A statistical survey of electrostatic electron cyclotron harmonic waves based on THEMIS FFF wave data

Abstract

AbstractBased on the high‐resolution FFF wave spectral data obtained from the three innermost Time History of Events and Macroscale Interactions during Substorms spacecraft, electrostatic electron cyclotron harmonic (ECH) emissions are identified, using automatic selection criteria, for the period from May 2010 to December 2015. A statistical analysis of wave spectral intensity, peak wave frequency, and wave occurrence rate is performed for the first harmonic ECH waves that are predominantly strongest among all harmonic bands, in terms of dependence on L shell, magnetic local time (MLT), magnetic latitude, and the level of geomagnetic activity.
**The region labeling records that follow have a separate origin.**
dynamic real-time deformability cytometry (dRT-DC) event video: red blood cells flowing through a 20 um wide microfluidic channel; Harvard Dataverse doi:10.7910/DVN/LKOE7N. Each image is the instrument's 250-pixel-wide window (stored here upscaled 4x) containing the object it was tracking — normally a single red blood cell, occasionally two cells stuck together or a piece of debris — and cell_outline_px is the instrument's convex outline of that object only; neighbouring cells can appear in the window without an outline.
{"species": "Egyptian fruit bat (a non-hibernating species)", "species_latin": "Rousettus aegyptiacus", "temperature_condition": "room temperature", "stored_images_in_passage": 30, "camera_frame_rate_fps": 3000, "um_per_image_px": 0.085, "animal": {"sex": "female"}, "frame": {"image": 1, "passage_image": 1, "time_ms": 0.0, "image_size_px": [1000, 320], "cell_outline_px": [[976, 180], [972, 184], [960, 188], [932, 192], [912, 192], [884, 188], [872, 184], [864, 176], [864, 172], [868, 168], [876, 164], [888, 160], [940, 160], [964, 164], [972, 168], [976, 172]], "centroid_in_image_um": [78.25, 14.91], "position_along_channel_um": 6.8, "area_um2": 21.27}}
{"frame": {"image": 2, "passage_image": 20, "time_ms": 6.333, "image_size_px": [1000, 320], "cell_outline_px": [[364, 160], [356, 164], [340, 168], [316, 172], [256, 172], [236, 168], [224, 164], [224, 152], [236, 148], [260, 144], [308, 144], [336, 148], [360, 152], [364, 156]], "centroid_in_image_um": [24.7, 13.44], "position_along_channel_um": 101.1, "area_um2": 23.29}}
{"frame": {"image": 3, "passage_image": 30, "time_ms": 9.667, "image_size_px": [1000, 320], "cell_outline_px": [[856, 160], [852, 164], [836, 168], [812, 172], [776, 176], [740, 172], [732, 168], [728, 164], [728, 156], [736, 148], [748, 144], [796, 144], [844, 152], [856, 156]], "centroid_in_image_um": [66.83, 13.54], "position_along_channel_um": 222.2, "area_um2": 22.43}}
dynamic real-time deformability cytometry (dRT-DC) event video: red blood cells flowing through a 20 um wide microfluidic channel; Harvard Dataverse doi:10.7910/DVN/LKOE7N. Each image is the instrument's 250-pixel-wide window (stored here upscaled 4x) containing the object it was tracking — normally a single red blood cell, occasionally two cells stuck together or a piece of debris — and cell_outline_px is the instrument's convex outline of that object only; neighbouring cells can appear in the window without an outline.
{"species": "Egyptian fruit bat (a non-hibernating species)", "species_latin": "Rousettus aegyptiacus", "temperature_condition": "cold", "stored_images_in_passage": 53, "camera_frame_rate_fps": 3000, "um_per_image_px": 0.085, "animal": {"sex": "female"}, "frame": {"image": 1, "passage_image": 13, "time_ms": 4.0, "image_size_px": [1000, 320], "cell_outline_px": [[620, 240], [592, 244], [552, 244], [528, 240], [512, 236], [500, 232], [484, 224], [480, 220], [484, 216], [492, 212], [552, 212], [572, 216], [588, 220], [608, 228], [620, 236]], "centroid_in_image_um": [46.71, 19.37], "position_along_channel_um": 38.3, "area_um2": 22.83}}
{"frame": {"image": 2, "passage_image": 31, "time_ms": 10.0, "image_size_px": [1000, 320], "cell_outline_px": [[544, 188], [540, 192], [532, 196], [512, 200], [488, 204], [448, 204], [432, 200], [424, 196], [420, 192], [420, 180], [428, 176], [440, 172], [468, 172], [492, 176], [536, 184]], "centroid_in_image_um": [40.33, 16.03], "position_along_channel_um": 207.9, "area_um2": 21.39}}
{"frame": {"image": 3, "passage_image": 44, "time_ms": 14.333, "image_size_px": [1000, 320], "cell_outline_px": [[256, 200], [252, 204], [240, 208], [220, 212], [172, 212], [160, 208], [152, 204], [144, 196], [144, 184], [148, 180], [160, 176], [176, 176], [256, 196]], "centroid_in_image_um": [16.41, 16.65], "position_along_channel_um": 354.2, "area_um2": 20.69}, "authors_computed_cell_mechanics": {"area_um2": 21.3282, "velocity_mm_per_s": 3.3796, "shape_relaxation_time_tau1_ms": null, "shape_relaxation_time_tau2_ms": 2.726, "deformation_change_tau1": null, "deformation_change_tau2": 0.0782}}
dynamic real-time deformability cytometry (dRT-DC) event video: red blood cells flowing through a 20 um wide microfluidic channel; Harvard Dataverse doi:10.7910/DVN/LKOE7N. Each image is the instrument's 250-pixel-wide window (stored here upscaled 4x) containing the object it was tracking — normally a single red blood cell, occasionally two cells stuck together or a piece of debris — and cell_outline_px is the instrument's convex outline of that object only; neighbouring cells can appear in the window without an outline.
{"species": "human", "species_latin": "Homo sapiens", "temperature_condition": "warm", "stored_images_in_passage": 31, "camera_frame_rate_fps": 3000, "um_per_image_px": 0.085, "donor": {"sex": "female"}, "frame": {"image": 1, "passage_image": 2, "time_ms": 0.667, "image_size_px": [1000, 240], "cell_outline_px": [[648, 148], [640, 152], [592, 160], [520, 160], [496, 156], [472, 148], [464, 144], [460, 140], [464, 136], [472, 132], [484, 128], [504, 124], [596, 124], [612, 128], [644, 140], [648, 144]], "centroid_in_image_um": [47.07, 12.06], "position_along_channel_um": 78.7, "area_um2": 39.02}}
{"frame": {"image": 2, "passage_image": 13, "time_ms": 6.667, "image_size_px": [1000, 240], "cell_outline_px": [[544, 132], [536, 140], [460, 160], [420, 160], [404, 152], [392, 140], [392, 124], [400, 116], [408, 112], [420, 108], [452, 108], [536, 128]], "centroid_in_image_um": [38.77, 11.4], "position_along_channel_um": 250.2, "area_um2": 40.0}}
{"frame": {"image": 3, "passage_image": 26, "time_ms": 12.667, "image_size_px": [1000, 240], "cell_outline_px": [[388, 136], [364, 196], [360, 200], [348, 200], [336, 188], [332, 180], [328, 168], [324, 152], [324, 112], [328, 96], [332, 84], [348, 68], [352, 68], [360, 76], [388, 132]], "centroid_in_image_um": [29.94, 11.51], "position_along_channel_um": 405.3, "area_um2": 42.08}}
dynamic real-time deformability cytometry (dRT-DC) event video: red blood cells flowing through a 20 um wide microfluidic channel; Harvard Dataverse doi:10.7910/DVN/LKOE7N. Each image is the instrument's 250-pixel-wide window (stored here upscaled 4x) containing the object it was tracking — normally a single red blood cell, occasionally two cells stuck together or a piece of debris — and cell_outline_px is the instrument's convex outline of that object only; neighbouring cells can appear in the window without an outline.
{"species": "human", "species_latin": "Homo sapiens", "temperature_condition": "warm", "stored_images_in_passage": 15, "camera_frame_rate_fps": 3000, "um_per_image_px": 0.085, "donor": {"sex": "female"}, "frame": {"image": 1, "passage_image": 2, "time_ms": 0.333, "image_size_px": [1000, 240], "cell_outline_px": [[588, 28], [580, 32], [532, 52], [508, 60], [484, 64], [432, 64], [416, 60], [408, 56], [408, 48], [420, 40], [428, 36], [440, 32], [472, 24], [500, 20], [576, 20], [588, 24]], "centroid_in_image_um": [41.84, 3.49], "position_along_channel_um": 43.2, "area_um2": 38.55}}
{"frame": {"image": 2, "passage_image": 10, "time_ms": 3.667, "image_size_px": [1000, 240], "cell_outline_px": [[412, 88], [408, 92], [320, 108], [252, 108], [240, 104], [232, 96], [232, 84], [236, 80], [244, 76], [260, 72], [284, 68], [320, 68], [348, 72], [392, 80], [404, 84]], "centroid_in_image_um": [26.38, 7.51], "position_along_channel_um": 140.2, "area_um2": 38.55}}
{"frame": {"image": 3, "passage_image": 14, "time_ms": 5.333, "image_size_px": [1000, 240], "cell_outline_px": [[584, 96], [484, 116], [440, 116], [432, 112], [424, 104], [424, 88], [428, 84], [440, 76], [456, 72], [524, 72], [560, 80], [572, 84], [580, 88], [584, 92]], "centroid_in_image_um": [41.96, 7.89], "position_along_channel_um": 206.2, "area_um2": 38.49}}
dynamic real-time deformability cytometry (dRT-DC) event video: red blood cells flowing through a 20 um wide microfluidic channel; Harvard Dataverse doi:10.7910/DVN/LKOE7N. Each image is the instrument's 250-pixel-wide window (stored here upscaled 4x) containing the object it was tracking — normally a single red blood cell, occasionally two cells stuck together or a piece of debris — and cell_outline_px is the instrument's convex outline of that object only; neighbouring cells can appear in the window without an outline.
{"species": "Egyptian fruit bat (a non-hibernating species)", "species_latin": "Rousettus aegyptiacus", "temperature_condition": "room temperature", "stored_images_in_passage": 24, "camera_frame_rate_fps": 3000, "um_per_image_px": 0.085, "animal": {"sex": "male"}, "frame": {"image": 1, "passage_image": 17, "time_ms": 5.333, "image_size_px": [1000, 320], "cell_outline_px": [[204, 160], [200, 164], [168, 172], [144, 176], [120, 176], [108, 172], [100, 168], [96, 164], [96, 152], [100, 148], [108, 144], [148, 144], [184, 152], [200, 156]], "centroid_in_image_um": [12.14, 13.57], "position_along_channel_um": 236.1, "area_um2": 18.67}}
Our results indicate that ECH emissions are preferentially a nightside phenomenon primarily confined to the MLT interval of 21–06 and that the most intense ECH waves are commonly present at L = 5–9 and MLT = 23–03 within 3° of the magnetic equator. As the geomagnetic activity intensifies, averaged nightside ECH wave amplitude can increase from a few tenth mV/m to well above 1 mV/m. The presence of >0.1 mV/m ECH emissions extends from L < 10 to L > ~12 with a broad MLT coverage from the evening to postdawnside at the occurrence rate above 20% for the equatorial emissions and at a rate up to ~7% for higher‐latitude waves. Overall, the average peak wave frequency of the first harmonic ECH waves is located ~1.5 fce (where fce is the electron gyrofrequency) for L < 10 and becomes smaller at higher L shells. It also exhibits a tendency to shift to lower frequencies with increasing geomagnetic activity level. By finalizing a numeric table that gives the statistically average values of wave amplitude and peak wave frequency for different ranges of L shell, MLT, and geomagnetic activity level, our detailed investigation provides an improved statistical model of ECH wave global distribution in the Earth's inner and outer magnetosphere, which can be readily adopted as critical inputs in diffusion codes to evaluate the rates of ECH wave‐driven pitch angle scattering and to determine the precise contributions of ECH waves to the plasma sheet electron dynamics and diffuse auroral electron precipitation.